WASHINGTON (AP) — Victoria Nuland, the third-highest ranking U.S. diplomat and frequent target of criticism for her hawkish views on Russia and its actions in Ukraine, will leave her post this month, the State Department said Tuesday.
Nuland, a career foreign service officer who served as Assistant Secretary of State for Europe during the Obama administration but retired after Donald Trump was elected president, returned to government as Under Secretary of State for Political Affairs in the Biden administration.
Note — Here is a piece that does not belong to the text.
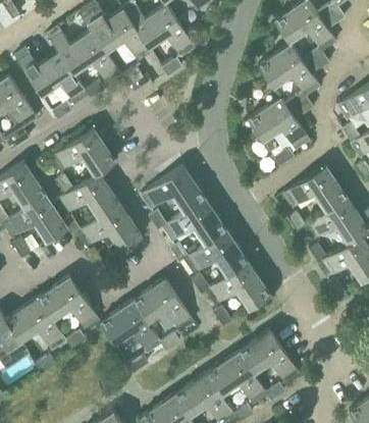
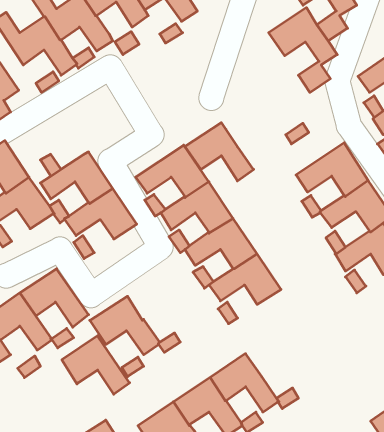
building: [248,98,309,150] -> [185,123,254,181]
building: [50,128,115,174] -> none
building: [133,279,193,331] -> [62,336,130,394]
building: [238,330,298,382] -> none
She had been a candidate to succeed Wendy Sherman as deputy Secretary of State and had served as acting deputy since Sherman’s retirement seven months ago but lost an internal administration personnel battle when President Joe Biden nominated Kurt Campbell to the no. 2 spot. Campbell took office last month.
She then became U.S. ambassador to NATO before being tapped to serve as the State Department spokeswoman under former Secretary Hillary Rodham Clinton during President Barack Obama’s first term.
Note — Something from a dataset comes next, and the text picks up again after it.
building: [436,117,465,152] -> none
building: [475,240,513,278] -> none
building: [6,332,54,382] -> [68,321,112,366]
Former Secretary of State John Kerry has recalled on numerous times that when Nuland left the spokeswoman’s job during his tenure to become the top diplomat for Europe, Russian Foreign Minister Sergey Lavrov congratulated him for “getting rid of that woman.” Kerry said he replied to Lavrov that he didn’t get rid of her, “I promoted her.”
“Her efforts have been indispensable to confronting Putin’s full-scale invasion of Ukraine, marshaling a global coalition to ensure his strategic failure, and helping Ukraine work toward the day when it will be able to stand strongly on its own feet – democratically, economically, and militarily.”
Nuland will be replaced temporarily as under secretary by another career diplomat, John Bass, a former ambassador to Afghanistan who oversaw the U.S. withdrawal from the country. He is currently the undersecretary of state for management.